■ **Problem requirements**:
Exclude the pictures, then restate exactly each line of the data below from the first through the line containing "Han ble ellers".

■ **Records supplied**:
Start of Block
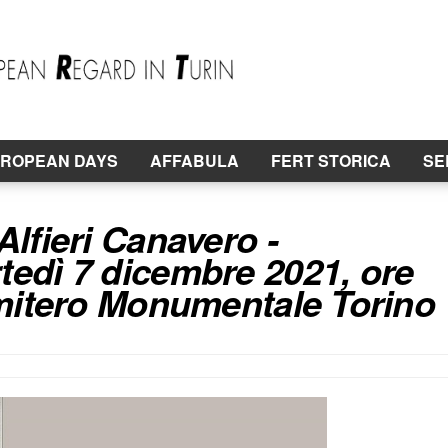
ROPEAN DAYS
AFFABULA
FERT STORICA
SE
lfieri Canavero -
edì 7 dicembre 2021, ore
imitero Monumentale Torino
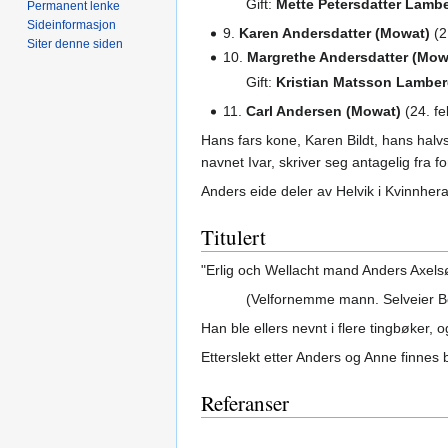
Gift:
Mette Petersdatter Lamb
Permanent lenke
Sideinformasjon
9.
Karen Andersdatter (Mowat)
(2
Siter denne siden
10.
Margrethe Andersdatter (Mow
Gift:
Kristian Matsson Lambe
11.
Carl Andersen (Mowat)
(24. f
Hans fars kone, Karen Bildt, hans halv
navnet Ivar, skriver seg antagelig fra 
Anders eide deler av Helvik i Kvinnh
Titulert
"Erlig och Wellacht mand Anders Axelsø
(Velfornemme mann. Selveier B
Han ble ellers nevnt i flere tingbøker,
Etterslekt etter Anders og Anne finnes
Referanser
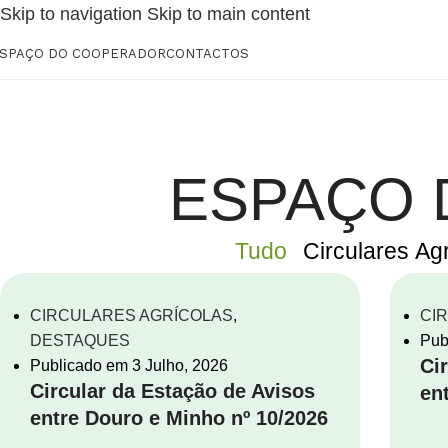
Skip to navigation
Skip to main content
SPAÇO DO COOPERADOR
CONTACTOS
ESPAÇO
Tudo
Circulares Ag
CIRCULARES AGRÍCOLAS
,
CI
DESTAQUES
Pub
Ci
Publicado em
3 Julho, 2026
Circular da Estação de Avisos
en
entre Douro e Minho nº 10/2026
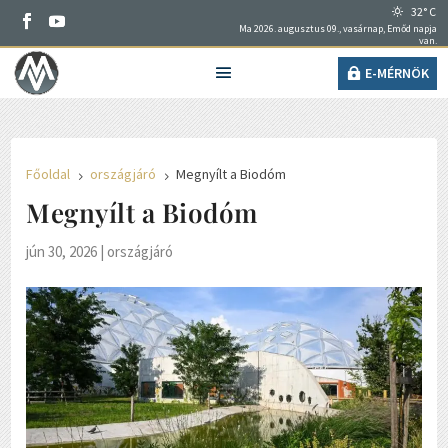
32° C
Ma 2026. augusztus 09., vasárnap, Emőd napja
van.
E-MÉRNÖK
Főoldal
országjáró
Megnyílt a Biodóm
5
5
Megnyílt a Biodóm
jún 30, 2026
|
országjáró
End of Block
■ **Exercise answer**:
ROPEAN DAYS
AFFABULA
FERT STORICA
SE
lfieri Canavero -
edì 7 dicembre 2021, ore
imitero Monumentale Torino
Gift:
Mette Petersdatter Lamb
Permanent lenke
Sideinformasjon
9.
Karen Andersdatter (Mowat)
(2
Siter denne siden
10.
Margrethe Andersdatter (Mow
Gift:
Kristian Matsson Lambe
11.
Carl Andersen (Mowat)
(24. f
Hans fars kone, Karen Bildt, hans halv
navnet Ivar, skriver seg antagelig fra 
Anders eide deler av Helvik i Kvinnh
Titulert
"Erlig och Wellacht mand Anders Axelsø
(Velfornemme mann. Selveier B
Han ble ellers nevnt i flere tingbøker,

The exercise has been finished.